Acceptable iron levels in kaolin differ depending on the end use.  Levels of up to 0.7% Fe₂O₃ can be tolerated but lower levels are required for material used in bone china where translucency is more important.  In general, the iron content of kaolin used in ceramics should be below 0.5%.  The presence of titania should also be very low.

Alkali contents in ceramic grade kaolin should be low as they have a marked effect on vitrification characteristics because they alter the porosity of the ceramic body.  For this reason, kaolin used in porcelain should contain less than 1.5% potash together with minimal amounts of titania and silica.

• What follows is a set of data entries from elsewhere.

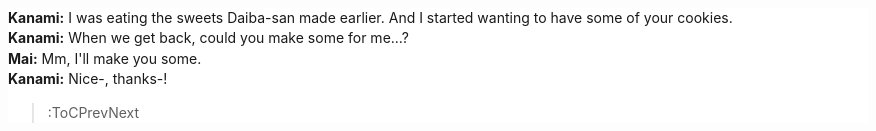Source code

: **Kanami:** I was eating the sweets Daiba-san made earlier\. And I started wanting to have some of your cookies\.  
**Kanami:** When we get back, could you make some for me\.\.\.\?  
**Mai:** Mm, I'll make you some\.  
**Kanami:** Nice-, thanks-\!  
> :ToCPrevNext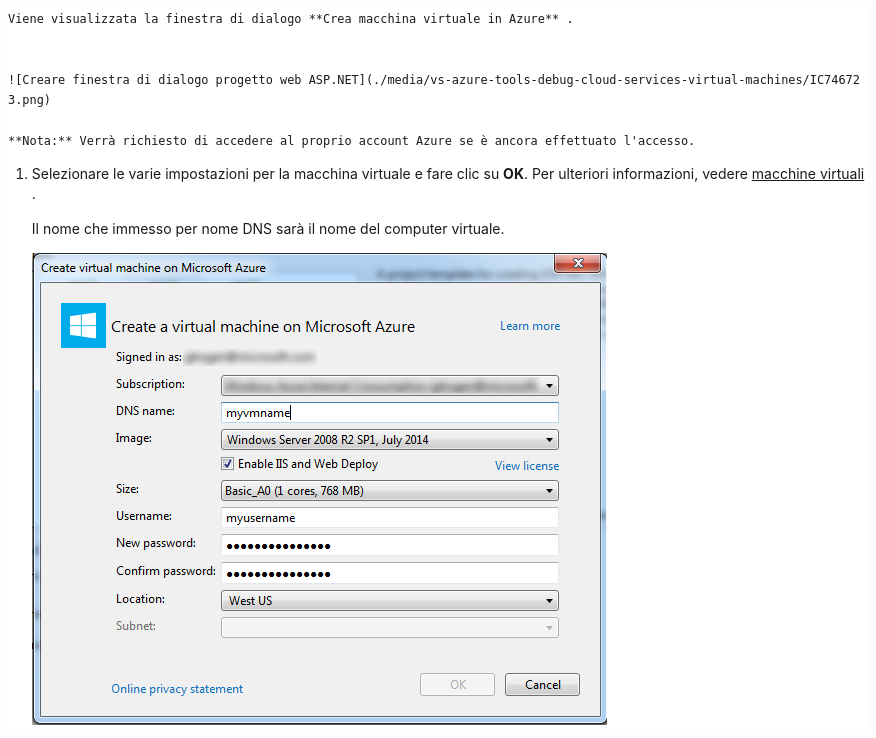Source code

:    Viene visualizzata la finestra di dialogo **Crea macchina virtuale in Azure** .


    ![Creare finestra di dialogo progetto web ASP.NET](./media/vs-azure-tools-debug-cloud-services-virtual-machines/IC746723.png)

    **Nota:** Verrà richiesto di accedere al proprio account Azure se è ancora effettuato l'accesso.

1. Selezionare le varie impostazioni per la macchina virtuale e fare clic su **OK**. Per ulteriori informazioni, vedere [macchine virtuali]( http://go.microsoft.com/fwlink/?LinkId=623033) .

    Il nome che immesso per nome DNS sarà il nome del computer virtuale. 

    ![Creare macchina virtuale nella finestra di dialogo Azure](./media/vs-azure-tools-debug-cloud-services-virtual-machines/IC746724.png)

Some minerals can also cause problems during ceramic body manufacture if they are present in kaolin.  Naturally swelling clays such as bentonite or montmorillonite absorb water into their lattices, which affects viscosity and therefore casting rates.  Bentonite or montmorillonite contents as low as 1% in a kaolin can seriously affect the casting process.

In general, fine particle kaolins are generally preferred for use in ceramics because particle size largely determines the plasticity and unfired strength of the ceramic body.  The particle size distribution of ceramic grade kaolin varies as fine particles also reduce casting rates and increases shrinkage during firing.

Ball clay is a general term used to describe a high plasticity clay that generally has a kaolinite content of around 60% with mica and quartz the other main minerals present.  The majority of ball clays are used in ceramic manufacture, usually in conjunction with kaolin.  In some counties no distinction is drawn between kaolin and ball clay.  Some low-grade kaolin used in ceramics and refractories in developing economies might also be classified as ball clay in the UK and USA.  Ball clay grades tend to be coarser with higher kaolin contents in the USA then in Western Europe, which may lead to ceramic formulations containing a lower proportion of processed kaolin than in Western Europe.